[Texte de la page]
L’homme vestigial

Pouvoir, liberté et peur.

L’homme vestigial
Benjamin-Constant, Judith (détails), v. 1886. Source : Metropolitan Museum of Art.

Il y a, dans Vertigo, deux mots qui reviennent à trois reprises : pouvoir et liberté. La première fois, c’est le vilain Elster qui les prononce avec la nostalgie d’un temps où les hommes avaient le pouvoir d’agir impunément, de répudier leur femme et les priver de leur enfant, apprend-on chez le libraire, de tuer et voler sans vergogne, apprend-on à la fin. Remarquez qu’Elster fait précéder la liberté par le pouvoir, car pour ces brutes elle n’est jamais autre chose que le pouvoir discrétionnaire d’agir comme bon leur semble. Quand Scottie prononce les mêmes mots, il en inverse l’ordre, d’une part parce que nous sommes dans la seconde partie du film, où tout est inversé, d’autre part parce qu’il exprime le point de vue des faibles sur les puissants. Et les faibles ne connaissent pas d’autre liberté que de vivre et laisser vivre.

Une partie du problème des masculinistes qui nous emmerdent tant en ce moment (et dire que nous en avons encore pour 15 ans au moins) tient au fait qu’ils semblent considérer les femmes comme une espèce à part de l’humanité, au mieux à séduire et protéger, au pire à abuser et enfermer. À part. C’est comme s’ils avaient grandi sans mère ou tante ou sœur ou amie et avaient soudain rencontré, à la puberté, une espèce extraterrestre qui les aurait effrayés autant par ses dissemblances que par ses ressemblances avec eux. Comme dans L’invasion des profanateurs, il ne peut s’agir que d’un complot visant à les remplacer, ces derniers vestiges du mâle (comme cet accent circonflexe sied à leur vanité), de prendre leur apparence et leur métier, leur fonction et leur rôle dans la société.

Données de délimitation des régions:

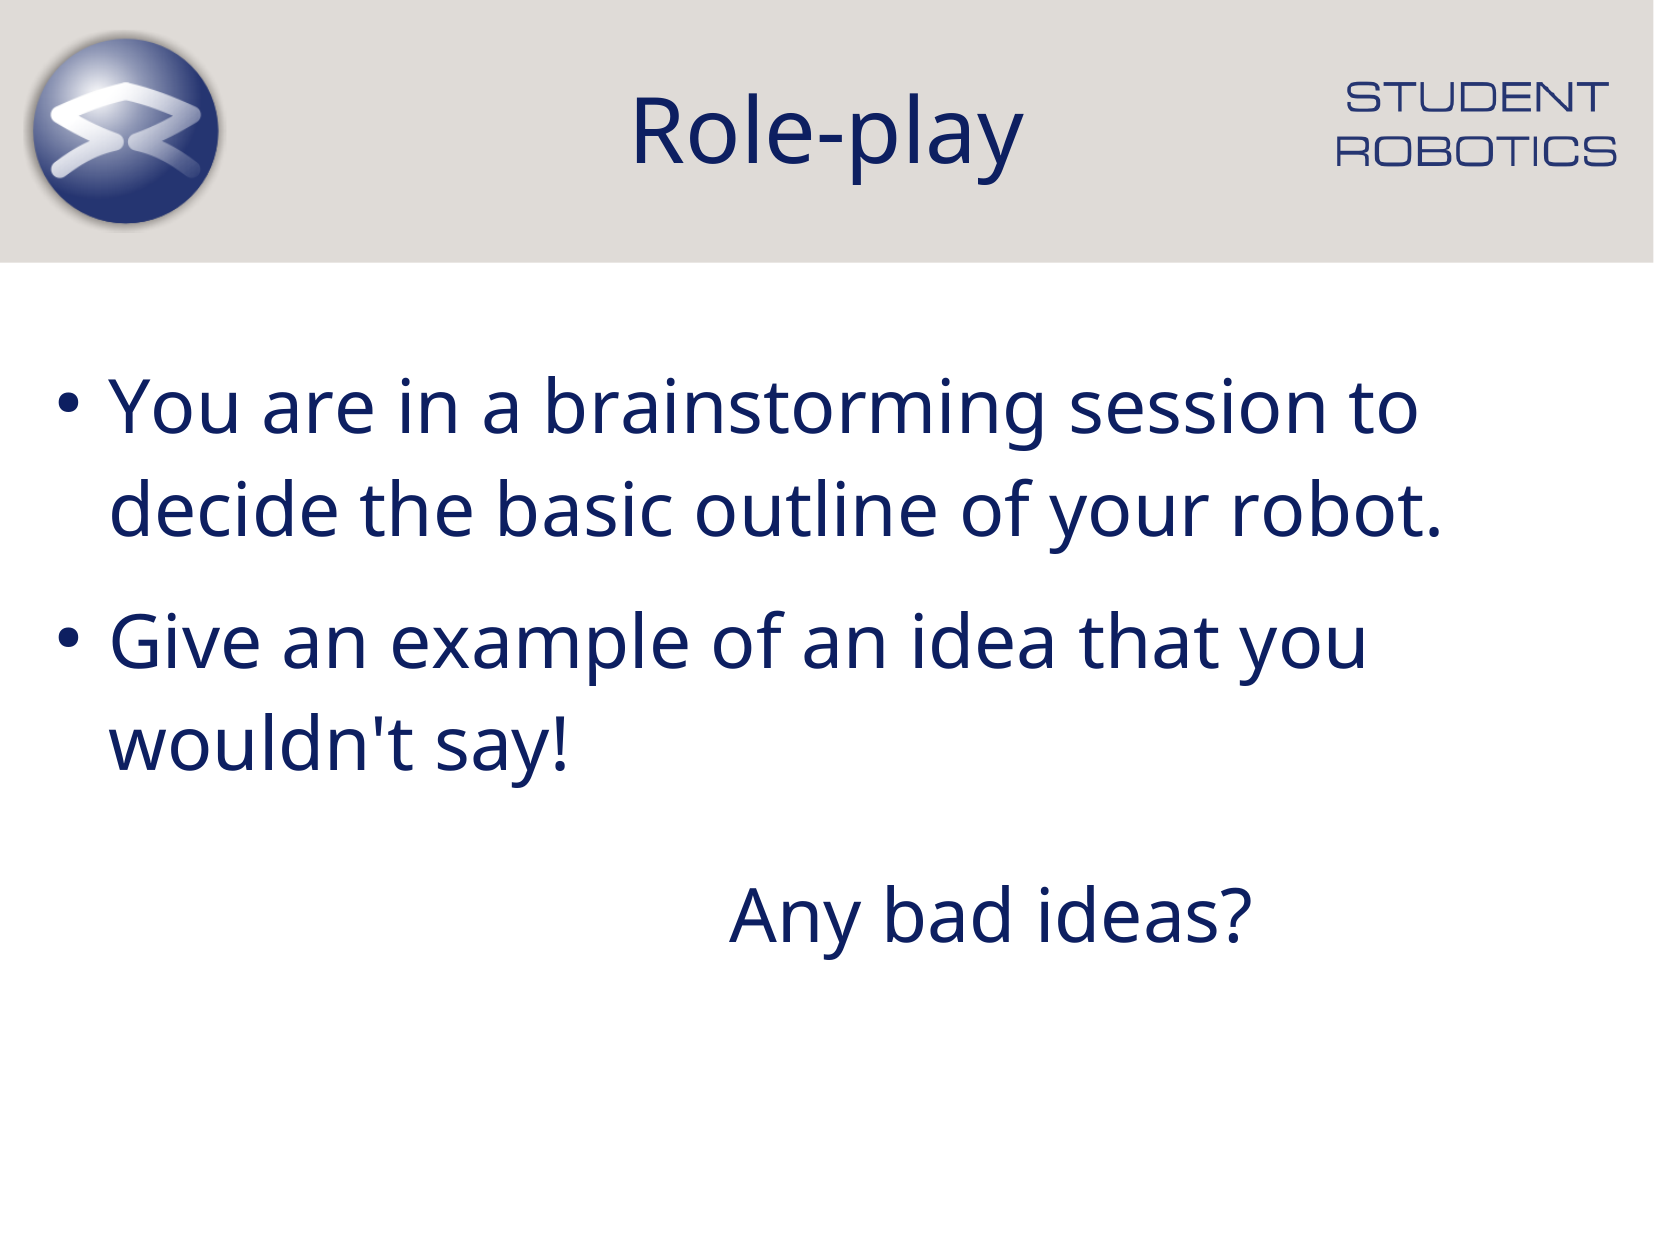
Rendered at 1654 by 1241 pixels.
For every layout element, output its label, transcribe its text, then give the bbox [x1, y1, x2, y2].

picture [1571, 68, 1633, 174]
title Role-play [82, 0, 1571, 257]
list Any bad ideas? [600, 862, 1313, 1051]
picture [9, 19, 82, 245]
list You are in a brainstorming session to decide the basic outline of your robot. Give an example of an idea that you wouldn't say! [37, 353, 1613, 788]
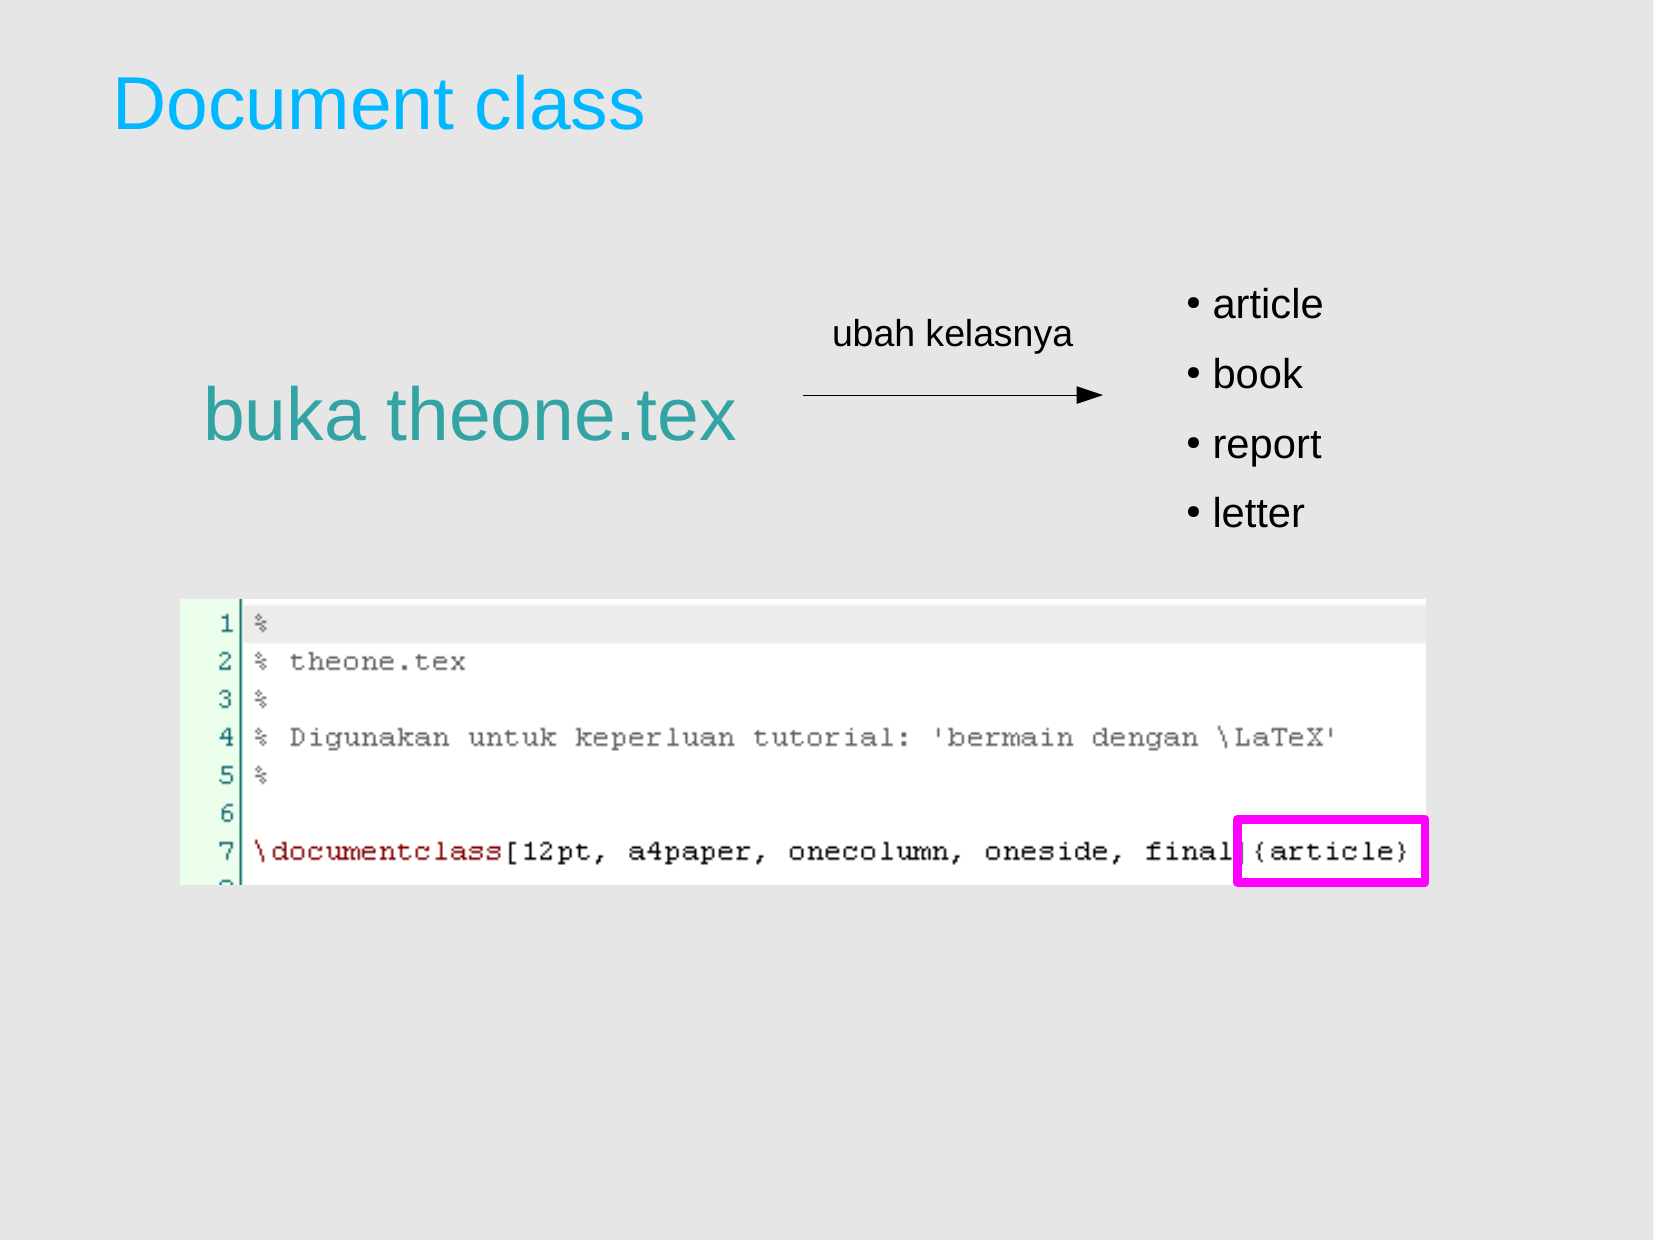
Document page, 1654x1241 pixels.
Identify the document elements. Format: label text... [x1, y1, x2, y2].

picture [1242, 824, 1421, 878]
text_box ubah kelasnya [817, 305, 1088, 363]
title Document class [112, 56, 1571, 151]
text_box buka theone.tex [203, 317, 766, 471]
picture [180, 599, 1426, 886]
text_box article book report letter [1186, 268, 1469, 527]
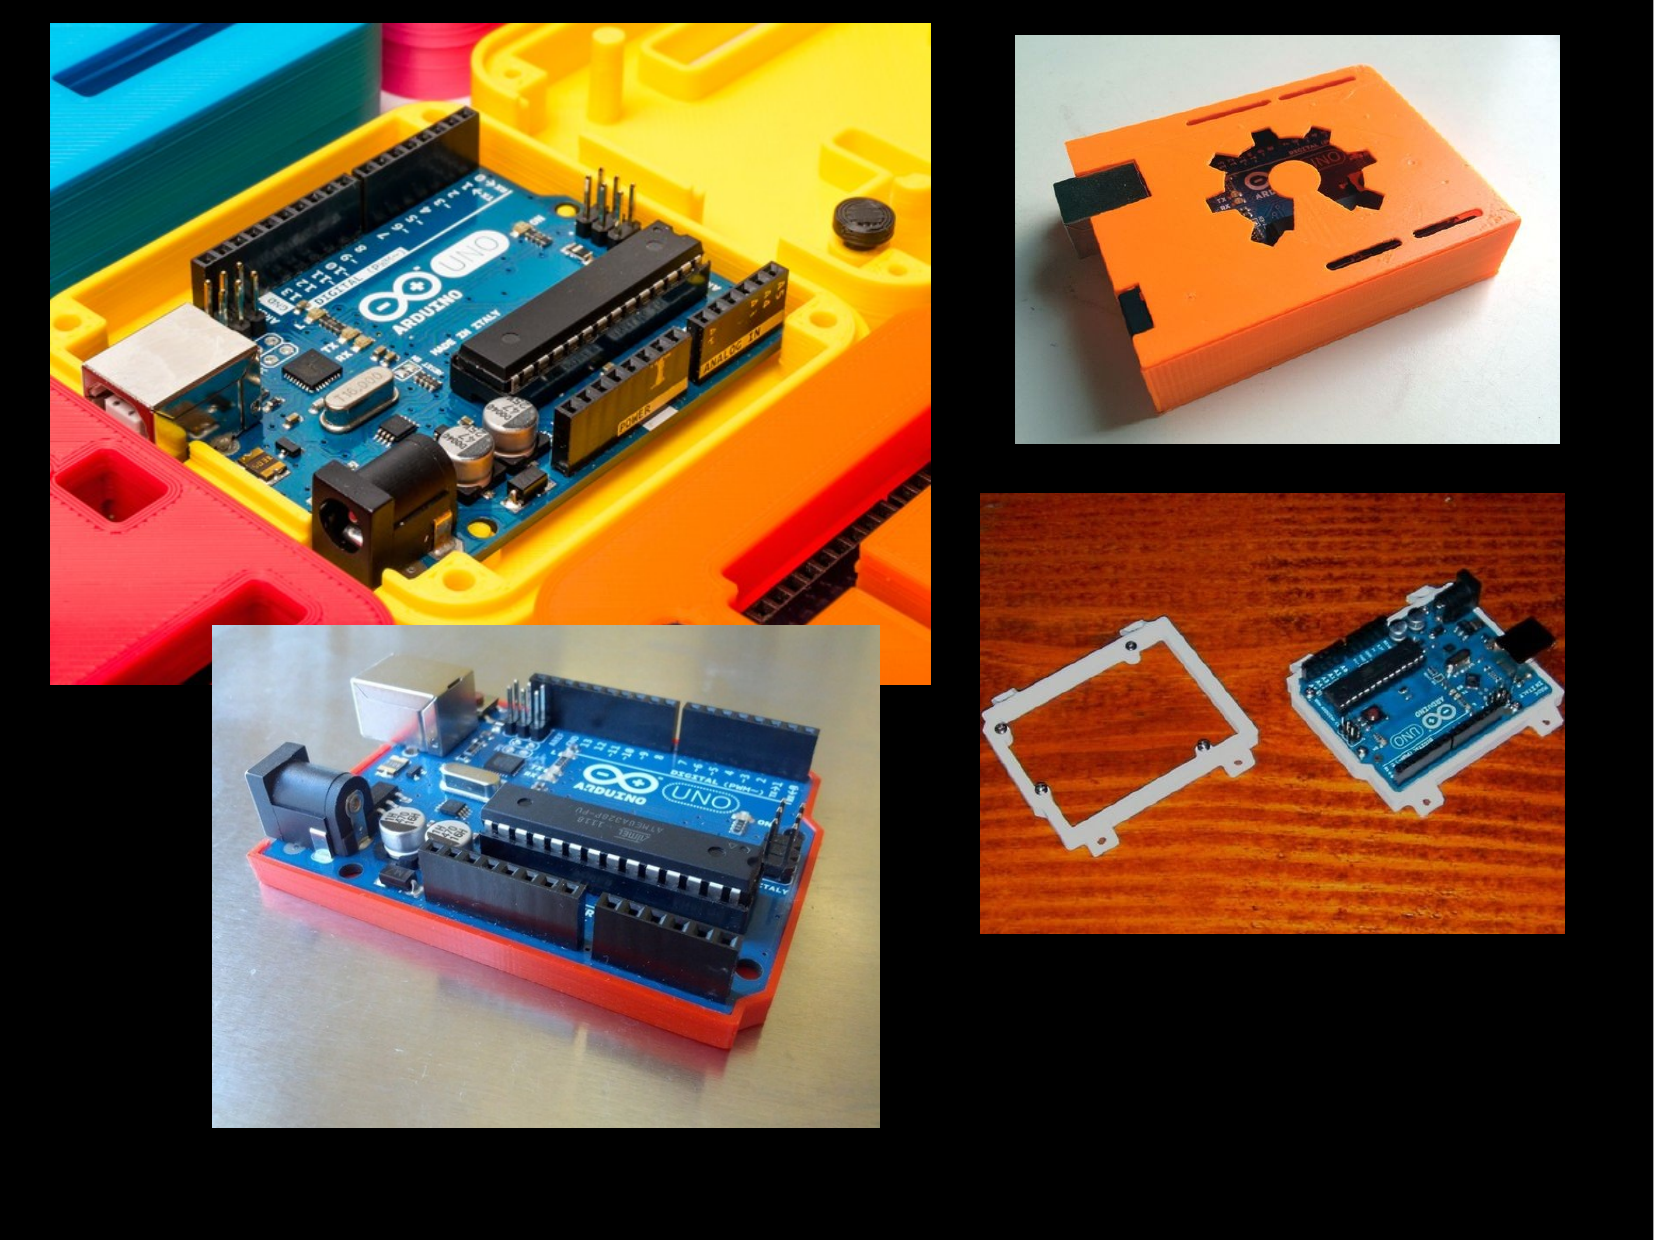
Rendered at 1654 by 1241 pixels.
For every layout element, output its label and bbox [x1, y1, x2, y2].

picture [50, 23, 127, 67]
picture [217, 108, 224, 114]
picture [50, 23, 346, 175]
picture [54, 23, 233, 95]
picture [50, 23, 931, 1128]
picture [980, 493, 1565, 934]
picture [1015, 35, 1560, 444]
picture [129, 23, 141, 29]
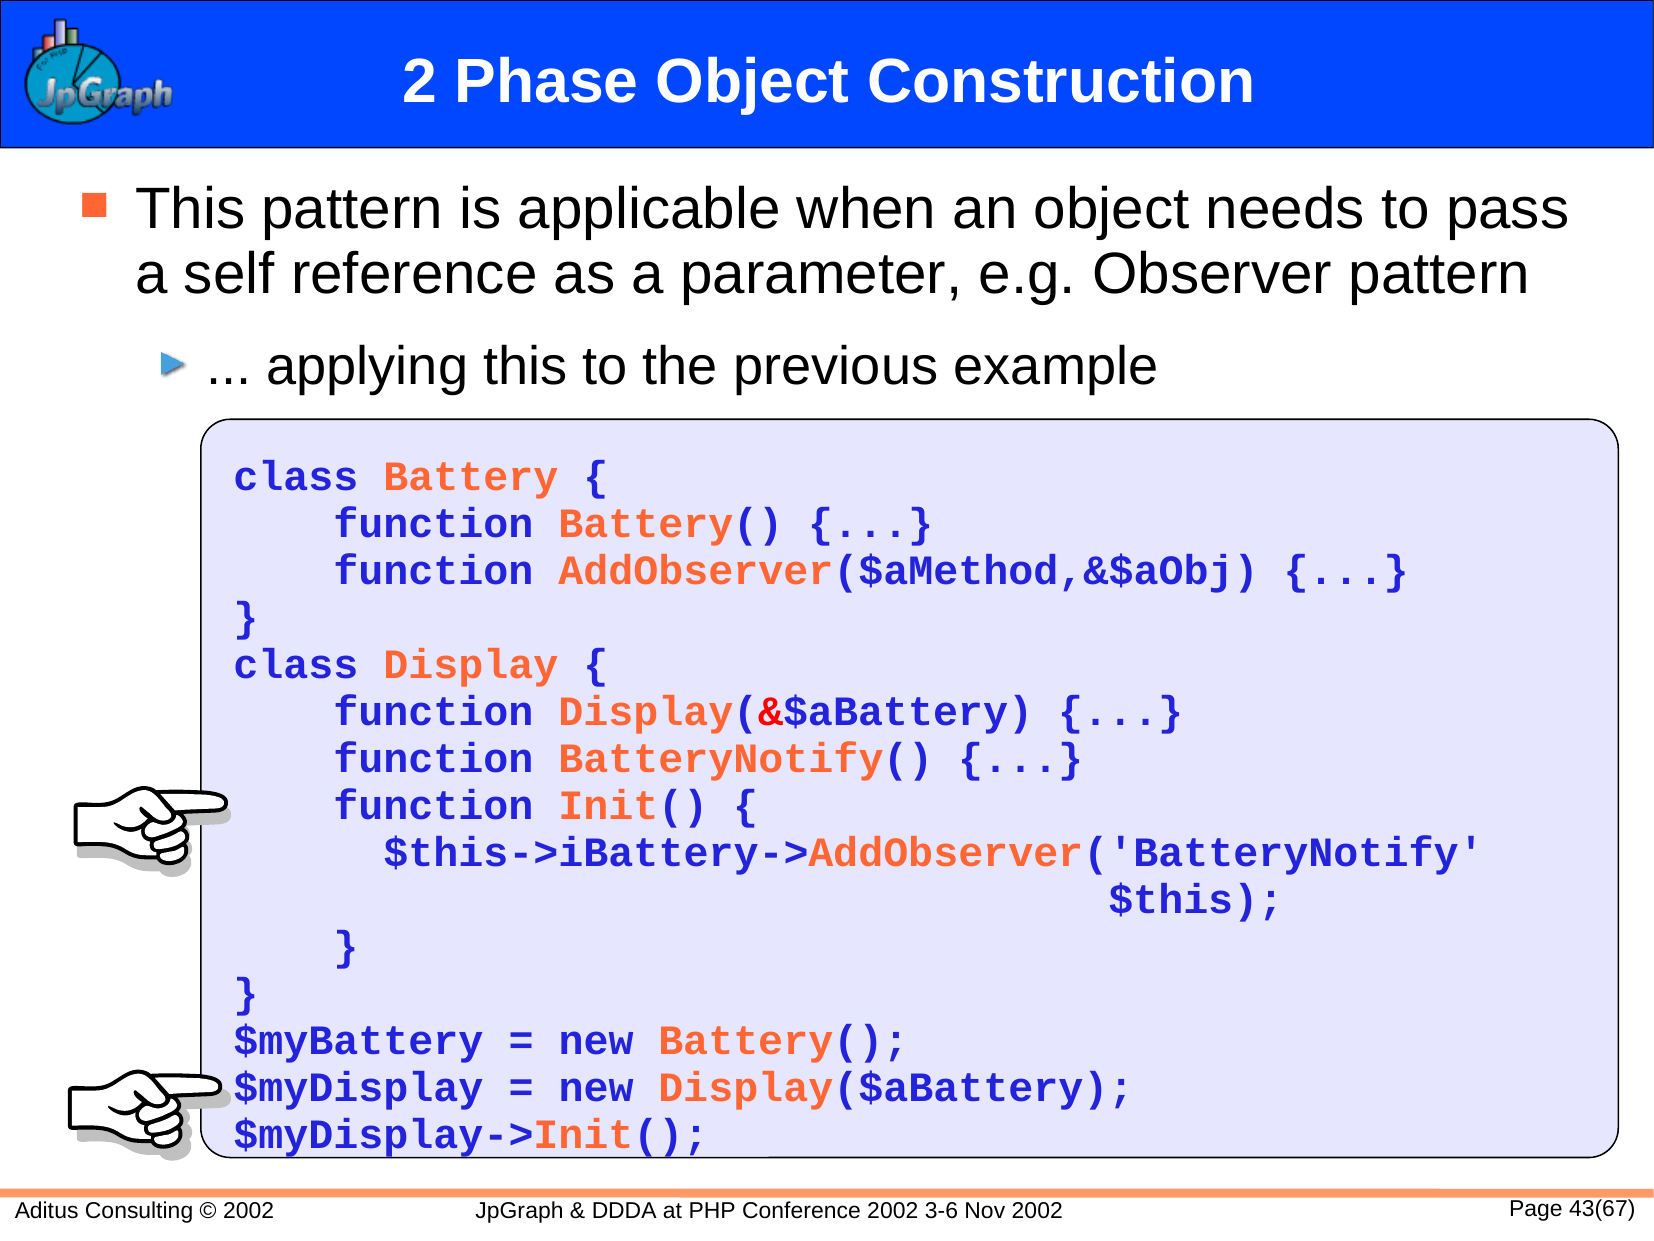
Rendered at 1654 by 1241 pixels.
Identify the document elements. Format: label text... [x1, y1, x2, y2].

[Travail à réaliser]
(a) D'après le texte « L'homme vestigial », pourquoi Scottie prononce-t-il les mots « pouvoir » et « liberté » dans l'ordre inverse de celui d'Elster ? Répondez en une à trois phrases.
(b) Recopiez les lignes des enregistrements depuis celle qui contient « Document page, 1654x1241 pixels. » jusqu'à la dernière ligne des enregistrements, ces deux lignes comprises, en omettant les images.
Le texte et les enregistrements constituent deux documents distincts.

[Réponses aux consignes]
(a) Scottie inverse l'ordre de ces mots pour deux raisons. D'une part, la scène se situe dans la seconde partie du film, où tout est inversé. D'autre part, il exprime le point de vue des faibles sur les puissants.

(b)
Document page, 1654x1241 pixels.
Identify the document elements. Format: label text... [x1, y1, x2, y2].

picture [1242, 824, 1421, 878]
text_box ubah kelasnya [817, 305, 1088, 363]
title Document class [112, 56, 1571, 151]
text_box buka theone.tex [203, 317, 766, 471]
picture [180, 599, 1426, 886]
text_box article book report letter [1186, 268, 1469, 527]
Rendered at 1654 by 1241 pixels.
For every layout element, output its label and bbox [x1, y1, x2, y2].

picture [50, 23, 127, 67]
picture [217, 108, 224, 114]
picture [50, 23, 346, 175]
picture [54, 23, 233, 95]
picture [50, 23, 931, 1128]
picture [980, 493, 1565, 934]
picture [1015, 35, 1560, 444]
picture [129, 23, 141, 29]
Rendered at 1654 by 1241 pixels.
Identify the document elements. Format: label text... [x1, y1, x2, y2].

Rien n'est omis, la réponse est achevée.